What actually fixed it was this:

  1. Remove the app completely from /Applications.
  2. Re-download a fresh copy.
  3. Move it manually into /Applications (not run from Downloads).
  4. Right-click → Open (instead of double-click).
  5. Immediately try to open a file from Documents so macOS triggers the permission prompt.

That last step is the trick. If you don’t actively trigger a protected-folder request, macOS won’t show the dialog, and the app just looks broken.

After doing that, I finally got the “Awesome Portfolio Websites would like to access files in your Documents folder” prompt. I clicked Allow, and everything behaved normally. Layout previews loaded. Assets rendered. No drama.

Out of curiosity, I checked whether NimbusApps distributes it through the Mac App Store too. There’s a search listing here: https://apps.apple.com/us/search?term=NimbusApps — which, honestly, is the safer path for non-technical users since notarization and sandboxing are handled more predictably.

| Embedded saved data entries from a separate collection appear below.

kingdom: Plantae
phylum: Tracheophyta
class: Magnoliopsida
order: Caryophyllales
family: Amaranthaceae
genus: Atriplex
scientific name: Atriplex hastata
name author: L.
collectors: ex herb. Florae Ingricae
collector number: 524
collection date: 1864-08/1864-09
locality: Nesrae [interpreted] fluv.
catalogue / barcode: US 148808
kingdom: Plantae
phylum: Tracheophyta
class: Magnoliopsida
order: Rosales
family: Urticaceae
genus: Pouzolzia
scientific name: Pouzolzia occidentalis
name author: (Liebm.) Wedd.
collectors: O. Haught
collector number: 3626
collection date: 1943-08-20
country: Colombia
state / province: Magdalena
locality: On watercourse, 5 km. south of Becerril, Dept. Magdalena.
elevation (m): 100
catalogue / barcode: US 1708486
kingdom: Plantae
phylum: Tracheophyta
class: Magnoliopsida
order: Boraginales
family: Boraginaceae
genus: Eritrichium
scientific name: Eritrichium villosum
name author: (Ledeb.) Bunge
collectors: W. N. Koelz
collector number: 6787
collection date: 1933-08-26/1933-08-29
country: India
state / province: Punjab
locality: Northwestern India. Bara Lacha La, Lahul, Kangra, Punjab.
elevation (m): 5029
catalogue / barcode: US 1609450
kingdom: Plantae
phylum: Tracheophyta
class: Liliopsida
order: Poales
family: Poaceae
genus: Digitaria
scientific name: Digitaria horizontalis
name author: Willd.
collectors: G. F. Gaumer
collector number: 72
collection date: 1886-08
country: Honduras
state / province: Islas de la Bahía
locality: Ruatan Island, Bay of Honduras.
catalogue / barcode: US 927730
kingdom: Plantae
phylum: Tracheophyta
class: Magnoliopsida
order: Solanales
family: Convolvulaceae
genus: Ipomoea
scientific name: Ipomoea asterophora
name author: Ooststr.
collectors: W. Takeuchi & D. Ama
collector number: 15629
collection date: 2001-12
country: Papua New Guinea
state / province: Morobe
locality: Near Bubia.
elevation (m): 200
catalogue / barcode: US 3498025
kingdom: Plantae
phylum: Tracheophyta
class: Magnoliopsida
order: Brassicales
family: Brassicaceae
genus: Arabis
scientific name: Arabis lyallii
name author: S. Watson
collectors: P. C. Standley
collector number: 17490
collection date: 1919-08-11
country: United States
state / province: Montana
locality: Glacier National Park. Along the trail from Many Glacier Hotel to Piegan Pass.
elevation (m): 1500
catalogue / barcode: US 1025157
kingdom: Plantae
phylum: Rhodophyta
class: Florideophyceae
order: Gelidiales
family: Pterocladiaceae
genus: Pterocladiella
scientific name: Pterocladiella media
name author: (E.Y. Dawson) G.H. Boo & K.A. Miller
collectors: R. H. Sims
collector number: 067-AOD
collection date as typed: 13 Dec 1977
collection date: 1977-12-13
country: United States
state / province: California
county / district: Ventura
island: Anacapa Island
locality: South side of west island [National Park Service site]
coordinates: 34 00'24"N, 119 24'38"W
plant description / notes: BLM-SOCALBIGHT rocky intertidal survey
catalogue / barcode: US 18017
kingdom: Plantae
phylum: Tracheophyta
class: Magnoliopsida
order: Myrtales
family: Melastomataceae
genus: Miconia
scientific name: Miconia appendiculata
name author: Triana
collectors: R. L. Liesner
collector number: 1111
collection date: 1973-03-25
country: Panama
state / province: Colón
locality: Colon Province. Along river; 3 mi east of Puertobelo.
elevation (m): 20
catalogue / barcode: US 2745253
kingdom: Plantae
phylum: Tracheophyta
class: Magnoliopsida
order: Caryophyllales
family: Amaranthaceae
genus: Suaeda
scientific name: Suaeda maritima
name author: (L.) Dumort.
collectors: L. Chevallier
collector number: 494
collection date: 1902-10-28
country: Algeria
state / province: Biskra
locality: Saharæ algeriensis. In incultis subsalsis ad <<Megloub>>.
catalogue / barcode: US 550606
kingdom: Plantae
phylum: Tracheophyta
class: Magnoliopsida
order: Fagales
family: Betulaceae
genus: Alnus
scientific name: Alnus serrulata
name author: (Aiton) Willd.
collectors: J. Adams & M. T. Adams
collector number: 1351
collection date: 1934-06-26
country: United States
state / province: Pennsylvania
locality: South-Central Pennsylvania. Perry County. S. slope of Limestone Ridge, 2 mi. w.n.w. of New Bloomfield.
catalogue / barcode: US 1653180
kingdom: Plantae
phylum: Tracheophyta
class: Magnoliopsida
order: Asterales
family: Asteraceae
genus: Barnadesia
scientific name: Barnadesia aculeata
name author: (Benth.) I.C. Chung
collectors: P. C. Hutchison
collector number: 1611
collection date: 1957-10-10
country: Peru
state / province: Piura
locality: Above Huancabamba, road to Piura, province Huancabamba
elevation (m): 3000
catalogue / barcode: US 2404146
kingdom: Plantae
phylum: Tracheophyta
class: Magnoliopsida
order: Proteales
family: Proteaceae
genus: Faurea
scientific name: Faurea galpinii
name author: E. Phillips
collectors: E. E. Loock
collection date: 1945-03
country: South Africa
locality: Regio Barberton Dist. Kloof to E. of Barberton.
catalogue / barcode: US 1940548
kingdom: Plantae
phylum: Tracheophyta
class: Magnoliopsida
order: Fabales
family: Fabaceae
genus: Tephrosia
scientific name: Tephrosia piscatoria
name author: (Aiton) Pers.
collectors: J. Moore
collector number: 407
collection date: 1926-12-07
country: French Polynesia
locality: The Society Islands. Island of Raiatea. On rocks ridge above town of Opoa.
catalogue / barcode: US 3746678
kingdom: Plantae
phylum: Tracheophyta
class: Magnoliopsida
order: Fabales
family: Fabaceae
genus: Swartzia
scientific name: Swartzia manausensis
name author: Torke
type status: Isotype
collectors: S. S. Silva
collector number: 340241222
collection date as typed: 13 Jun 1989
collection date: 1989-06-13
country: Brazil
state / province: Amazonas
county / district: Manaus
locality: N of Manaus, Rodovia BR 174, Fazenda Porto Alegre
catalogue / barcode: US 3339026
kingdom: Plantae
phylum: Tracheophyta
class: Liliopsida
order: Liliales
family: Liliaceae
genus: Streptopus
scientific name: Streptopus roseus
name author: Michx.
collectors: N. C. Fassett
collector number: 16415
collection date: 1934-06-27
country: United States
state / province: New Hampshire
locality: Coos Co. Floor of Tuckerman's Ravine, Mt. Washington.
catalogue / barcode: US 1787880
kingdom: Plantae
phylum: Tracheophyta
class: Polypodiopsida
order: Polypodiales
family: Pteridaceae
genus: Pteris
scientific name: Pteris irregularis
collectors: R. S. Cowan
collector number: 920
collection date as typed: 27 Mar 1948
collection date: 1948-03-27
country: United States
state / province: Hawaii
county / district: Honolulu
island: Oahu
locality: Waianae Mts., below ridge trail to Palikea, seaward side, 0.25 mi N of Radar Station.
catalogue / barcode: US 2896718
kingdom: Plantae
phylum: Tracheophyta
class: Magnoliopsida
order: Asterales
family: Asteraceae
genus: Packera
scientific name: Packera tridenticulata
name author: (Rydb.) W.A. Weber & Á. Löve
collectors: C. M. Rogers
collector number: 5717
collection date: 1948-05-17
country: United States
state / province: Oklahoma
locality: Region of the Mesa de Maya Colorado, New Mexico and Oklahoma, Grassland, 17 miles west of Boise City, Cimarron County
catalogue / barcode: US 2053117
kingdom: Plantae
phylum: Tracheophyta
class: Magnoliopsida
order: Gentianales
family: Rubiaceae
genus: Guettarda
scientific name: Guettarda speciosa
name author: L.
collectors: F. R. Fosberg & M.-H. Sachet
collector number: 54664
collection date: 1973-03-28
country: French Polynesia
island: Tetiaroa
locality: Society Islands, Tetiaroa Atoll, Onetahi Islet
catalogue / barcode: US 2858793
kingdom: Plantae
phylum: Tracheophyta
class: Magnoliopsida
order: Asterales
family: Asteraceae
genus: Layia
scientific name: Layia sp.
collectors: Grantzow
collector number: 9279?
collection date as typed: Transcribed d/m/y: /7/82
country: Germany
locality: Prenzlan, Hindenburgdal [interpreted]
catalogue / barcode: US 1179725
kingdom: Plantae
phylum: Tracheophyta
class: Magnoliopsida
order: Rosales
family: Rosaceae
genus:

I also bookmarked this page while troubleshooting because it helped me think through the macOS security layers and how they interact with file access: https://carwallpaper.xyz/graphics-and-design/18456-awesome-portfolio-websites.html. Not official documentation, but it reminded me to look at permissions instead of blaming the build immediately.

What I understood after poking at it for an hour is this: on modern macOS (I’m on Sonoma 14.4, M2 MacBook Air), “won’t open” and “opens but can’t see files” are often two different security gates stacked together. Gatekeeper handles the initial trust check. TCC (Transparency, Consent, and Control) handles folder access. If either one misfires, the app looks unstable even when it isn’t.

If I had to summarize what actually helped:

  • Always move third-party apps to /Applications before launching.
  • Use right-click → Open for first launch.
  • Immediately try to access a protected folder to trigger the permission dialog.
  • If it still acts weird, delete and reinstall to reset quarantine flags.

I didn’t have to mess with Terminal or xattr this time, thankfully. But it was close.

Anyway, once permissions were sorted, the tool itself worked fine. Lightweight, no weird CPU spikes, no Rosetta hiccups. Just macOS being extra careful — which I get, but it can be confusing when you’re in a hurry.

If you run into the same thing with other NimbusApps utilities, I’d bet money it’s the same two-layer security dance. It’s rarely the app itself. It’s the system protecting you from yourself.

Hope that saves you 40 minutes and a reheated coffee.